Work item: Your copy should match the listing below exactly, except that it holds no images.

Provided records:

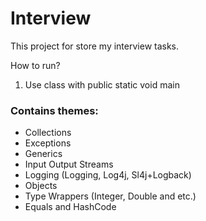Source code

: # Interview
<p>This project for store my interview tasks.</p>
<p>How to run?</p>
<ol>
  <li>Use class with public static void main</li>
</ol>

<h3>Contains themes:</h3>
<ul>
  <li>Collections</li>
  <li>Exceptions</li>
  <li>Generics</li>
  <li>Input Output Streams</li>
  <li>Logging (Logging, Log4j, Sl4j+Logback)</li>
  <li>Objects</li>
  <li>Type Wrappers (Integer, Double and etc.)</li>
  <li>Equals and HashCode</li>
</ul>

Solution for this exercise:
Source code

: # Interview
<p>This project for store my interview tasks.</p>
<p>How to run?</p>
<ol>
  <li>Use class with public static void main</li>
</ol>

<h3>Contains themes:</h3>
<ul>
  <li>Collections</li>
  <li>Exceptions</li>
  <li>Generics</li>
  <li>Input Output Streams</li>
  <li>Logging (Logging, Log4j, Sl4j+Logback)</li>
  <li>Objects</li>
  <li>Type Wrappers (Integer, Double and etc.)</li>
  <li>Equals and HashCode</li>
</ul>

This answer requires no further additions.